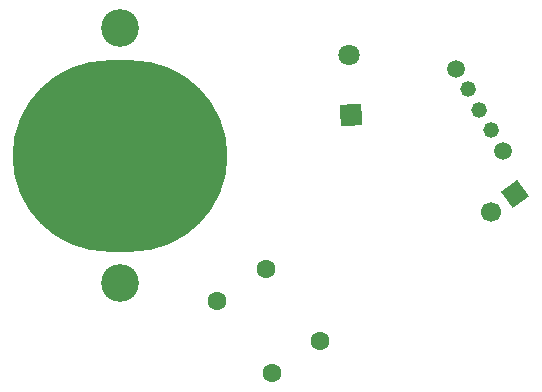
<source format=gbr>
%TF.GenerationSoftware,KiCad,Pcbnew,7.0.8*%
%TF.CreationDate,2024-01-17T10:12:41-07:00*%
%TF.ProjectId,Flex-E Rex 1_4,466c6578-2d45-4205-9265-7820315f342e,rev?*%
%TF.SameCoordinates,Original*%
%TF.FileFunction,Soldermask,Top*%
%TF.FilePolarity,Negative*%
%FSLAX46Y46*%
G04 Gerber Fmt 4.6, Leading zero omitted, Abs format (unit mm)*
G04 Created by KiCad (PCBNEW 7.0.8) date 2024-01-17 10:12:41*
%MOMM*%
%LPD*%
G01*
G04 APERTURE LIST*
G04 Aperture macros list*
%AMHorizOval*
0 Thick line with rounded ends*
0 $1 width*
0 $2 $3 position (X,Y) of the first rounded end (center of the circle)*
0 $4 $5 position (X,Y) of the second rounded end (center of the circle)*
0 Add line between two ends*
20,1,$1,$2,$3,$4,$5,0*
0 Add two circle primitives to create the rounded ends*
1,1,$1,$2,$3*
1,1,$1,$4,$5*%
%AMRotRect*
0 Rectangle, with rotation*
0 The origin of the aperture is its center*
0 $1 length*
0 $2 width*
0 $3 Rotation angle, in degrees counterclockwise*
0 Add horizontal line*
21,1,$1,$2,0,0,$3*%
G04 Aperture macros list end*
%ADD10C,1.800000*%
%ADD11RotRect,1.800000X1.800000X92.000000*%
%ADD12C,1.320800*%
%ADD13C,1.498600*%
%ADD14C,1.600000*%
%ADD15HorizOval,1.600000X0.000000X0.000000X0.000000X0.000000X0*%
%ADD16RotRect,1.700000X1.700000X306.000000*%
%ADD17HorizOval,1.700000X0.000000X0.000000X0.000000X0.000000X0*%
%ADD18O,18.204000X16.204000*%
%ADD19C,3.204000*%
G04 APERTURE END LIST*
D10*
%TO.C,D1*%
X81110833Y-36846557D03*
D11*
X81288122Y-41923462D03*
%TD*%
D12*
%TO.C,SW1*%
X93201161Y-43224202D03*
X92201161Y-41492150D03*
X91201161Y-39760099D03*
D13*
X94201161Y-44956252D03*
X90201161Y-38028049D03*
%TD*%
D14*
%TO.C,R2*%
X70014170Y-57714397D03*
D15*
X74600000Y-63800000D03*
%TD*%
D14*
%TO.C,R1*%
X74107085Y-54957199D03*
D15*
X78692915Y-61042802D03*
%TD*%
D16*
%TO.C,J1*%
X95231497Y-48650574D03*
D17*
X93176594Y-50143549D03*
%TD*%
D18*
%TO.C,BT1*%
X61800000Y-45400000D03*
D19*
X61800000Y-34600000D03*
X61800000Y-56200000D03*
%TD*%
M02*

</source>
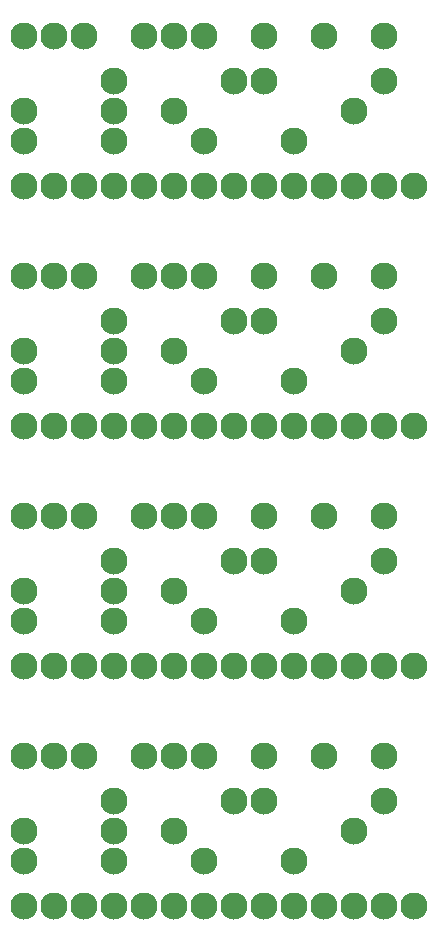
<source format=gbr>
%TF.GenerationSoftware,KiCad,Pcbnew,(5.1.6)-1*%
%TF.CreationDate,2024-04-21T09:45:17-05:00*%
%TF.ProjectId,lcd_connector,6c63645f-636f-46e6-9e65-63746f722e6b,rev?*%
%TF.SameCoordinates,Original*%
%TF.FileFunction,Soldermask,Bot*%
%TF.FilePolarity,Negative*%
%FSLAX46Y46*%
G04 Gerber Fmt 4.6, Leading zero omitted, Abs format (unit mm)*
G04 Created by KiCad (PCBNEW (5.1.6)-1) date 2024-04-21 09:45:17*
%MOMM*%
%LPD*%
G01*
G04 APERTURE LIST*
%ADD10C,2.300000*%
G04 APERTURE END LIST*
D10*
%TO.C,R1*%
X2540000Y67310000D03*
X10160000Y67310000D03*
%TD*%
%TO.C,R2*%
X10160000Y69850000D03*
X2540000Y69850000D03*
%TD*%
%TO.C,J4*%
X12700000Y76200000D03*
%TD*%
%TO.C,J5*%
X15240000Y76200000D03*
%TD*%
%TO.C,J1*%
X2540000Y76200000D03*
%TD*%
%TO.C,M1*%
X35560000Y63500000D03*
X33020000Y63500000D03*
X30480000Y63500000D03*
X27940000Y63500000D03*
X25400000Y63500000D03*
X22860000Y63500000D03*
X20320000Y63500000D03*
X17780000Y63500000D03*
X15240000Y63500000D03*
X12700000Y63500000D03*
X10160000Y63500000D03*
X7620000Y63500000D03*
X5080000Y63500000D03*
X2540000Y63500000D03*
%TD*%
%TO.C,J7*%
X27940000Y76200000D03*
%TD*%
%TO.C,J6*%
X17780000Y76200000D03*
%TD*%
%TO.C,J3*%
X7620000Y76200000D03*
%TD*%
%TO.C,J8*%
X22860000Y76200000D03*
%TD*%
%TO.C,J2*%
X5080000Y76200000D03*
%TD*%
%TO.C,J8*%
X33020000Y76200000D03*
%TD*%
%TO.C,R1*%
X2540000Y46990000D03*
X10160000Y46990000D03*
%TD*%
%TO.C,R2*%
X10160000Y49530000D03*
X2540000Y49530000D03*
%TD*%
%TO.C,J4*%
X12700000Y55880000D03*
%TD*%
%TO.C,J5*%
X15240000Y55880000D03*
%TD*%
%TO.C,J1*%
X2540000Y55880000D03*
%TD*%
%TO.C,M1*%
X35560000Y43180000D03*
X33020000Y43180000D03*
X30480000Y43180000D03*
X27940000Y43180000D03*
X25400000Y43180000D03*
X22860000Y43180000D03*
X20320000Y43180000D03*
X17780000Y43180000D03*
X15240000Y43180000D03*
X12700000Y43180000D03*
X10160000Y43180000D03*
X7620000Y43180000D03*
X5080000Y43180000D03*
X2540000Y43180000D03*
%TD*%
%TO.C,J7*%
X27940000Y55880000D03*
%TD*%
%TO.C,J6*%
X17780000Y55880000D03*
%TD*%
%TO.C,J3*%
X7620000Y55880000D03*
%TD*%
%TO.C,J8*%
X22860000Y55880000D03*
%TD*%
%TO.C,J2*%
X5080000Y55880000D03*
%TD*%
%TO.C,J8*%
X33020000Y55880000D03*
%TD*%
%TO.C,R1*%
X2540000Y26670000D03*
X10160000Y26670000D03*
%TD*%
%TO.C,R2*%
X10160000Y29210000D03*
X2540000Y29210000D03*
%TD*%
%TO.C,J4*%
X12700000Y35560000D03*
%TD*%
%TO.C,J5*%
X15240000Y35560000D03*
%TD*%
%TO.C,J1*%
X2540000Y35560000D03*
%TD*%
%TO.C,M1*%
X35560000Y22860000D03*
X33020000Y22860000D03*
X30480000Y22860000D03*
X27940000Y22860000D03*
X25400000Y22860000D03*
X22860000Y22860000D03*
X20320000Y22860000D03*
X17780000Y22860000D03*
X15240000Y22860000D03*
X12700000Y22860000D03*
X10160000Y22860000D03*
X7620000Y22860000D03*
X5080000Y22860000D03*
X2540000Y22860000D03*
%TD*%
%TO.C,J7*%
X27940000Y35560000D03*
%TD*%
%TO.C,J6*%
X17780000Y35560000D03*
%TD*%
%TO.C,J3*%
X7620000Y35560000D03*
%TD*%
%TO.C,J8*%
X22860000Y35560000D03*
%TD*%
%TO.C,J2*%
X5080000Y35560000D03*
%TD*%
%TO.C,J8*%
X33020000Y35560000D03*
%TD*%
%TO.C,J8*%
X33020000Y15240000D03*
%TD*%
%TO.C,J1*%
X2540000Y15240000D03*
%TD*%
%TO.C,J2*%
X5080000Y15240000D03*
%TD*%
%TO.C,J3*%
X7620000Y15240000D03*
%TD*%
%TO.C,J4*%
X12700000Y15240000D03*
%TD*%
%TO.C,J5*%
X15240000Y15240000D03*
%TD*%
%TO.C,J6*%
X17780000Y15240000D03*
%TD*%
%TO.C,J7*%
X27940000Y15240000D03*
%TD*%
%TO.C,J8*%
X22860000Y15240000D03*
%TD*%
%TO.C,M1*%
X2540000Y2540000D03*
X5080000Y2540000D03*
X7620000Y2540000D03*
X10160000Y2540000D03*
X12700000Y2540000D03*
X15240000Y2540000D03*
X17780000Y2540000D03*
X20320000Y2540000D03*
X22860000Y2540000D03*
X25400000Y2540000D03*
X27940000Y2540000D03*
X30480000Y2540000D03*
X33020000Y2540000D03*
X35560000Y2540000D03*
%TD*%
%TO.C,R1*%
X10160000Y6350000D03*
X2540000Y6350000D03*
%TD*%
%TO.C,R2*%
X2540000Y8890000D03*
X10160000Y8890000D03*
%TD*%
X15240000Y29210000D03*
X30480000Y29210000D03*
X17780000Y26670000D03*
X25400000Y26670000D03*
X33020000Y31750000D03*
X22860000Y31750000D03*
X20320000Y31750000D03*
X10160000Y31750000D03*
X15240000Y49530000D03*
X30480000Y49530000D03*
X17780000Y46990000D03*
X25400000Y46990000D03*
X33020000Y52070000D03*
X22860000Y52070000D03*
X20320000Y52070000D03*
X10160000Y52070000D03*
X15240000Y69850000D03*
X30480000Y69850000D03*
X17780000Y67310000D03*
X25400000Y67310000D03*
X33020000Y72390000D03*
X22860000Y72390000D03*
X20320000Y72390000D03*
X10160000Y72390000D03*
X30480000Y8890000D03*
X15240000Y8890000D03*
X25400000Y6350000D03*
X17780000Y6350000D03*
X33020000Y11430000D03*
X22860000Y11430000D03*
X10160000Y11430000D03*
X20320000Y11430000D03*
M02*

</source>
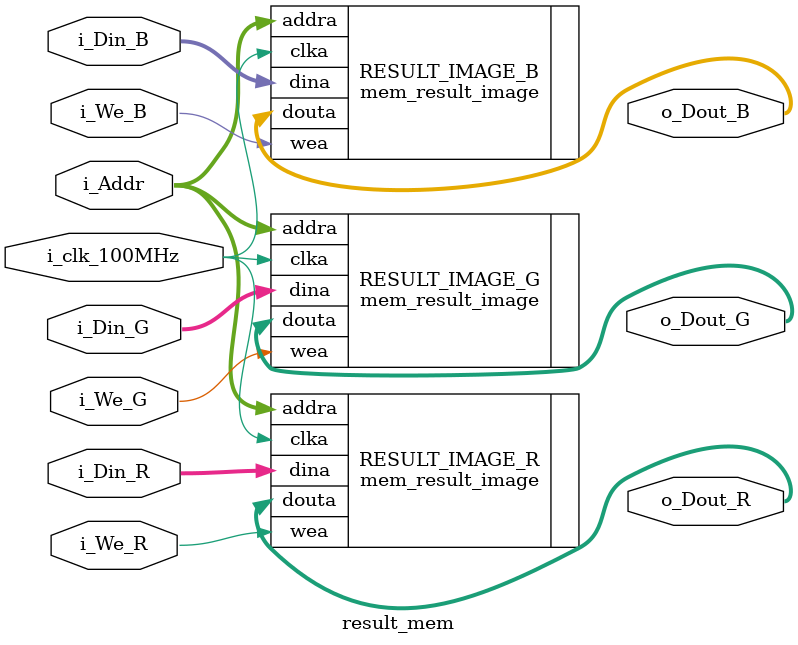
<source format=v>
`timescale 1ns / 1ps

module result_mem(
    input i_clk_100MHz,
    input [15:0] i_Addr,
    
    input [7:0] i_Din_R,
    input [7:0] i_Din_G,
    input [7:0] i_Din_B,
    
    input [0:0] i_We_R,
    input [0:0] i_We_G,
    input [0:0] i_We_B,
    
    output [7:0] o_Dout_R,
    output [7:0] o_Dout_G,
    output [7:0] o_Dout_B
);

mem_result_image RESULT_IMAGE_R(
    .clka(i_clk_100MHz),
    .addra(i_Addr),
    .douta(o_Dout_R),
    .dina(i_Din_R),
    .wea(i_We_R)

);

mem_result_image RESULT_IMAGE_G(
    .clka(i_clk_100MHz),
    .addra(i_Addr),
    .douta(o_Dout_G),
    .dina(i_Din_G),
    .wea(i_We_G)
);

mem_result_image RESULT_IMAGE_B(
    .clka(i_clk_100MHz),
    .addra(i_Addr),
    .douta(o_Dout_B),
    .dina(i_Din_B),
    .wea(i_We_B)
);

endmodule

</source>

____

Task item: Reproduce exactly, and with no other material, the lines between those holding "X7620000Y15240000D03*" and "X7620000Y2540000D03*", inclusive.

Task answer:
X7620000Y15240000D03*
%TD*%
%TO.C,J4*%
X12700000Y15240000D03*
%TD*%
%TO.C,J5*%
X15240000Y15240000D03*
%TD*%
%TO.C,J6*%
X17780000Y15240000D03*
%TD*%
%TO.C,J7*%
X27940000Y15240000D03*
%TD*%
%TO.C,J8*%
X22860000Y15240000D03*
%TD*%
%TO.C,M1*%
X2540000Y2540000D03*
X5080000Y2540000D03*
X7620000Y2540000D03*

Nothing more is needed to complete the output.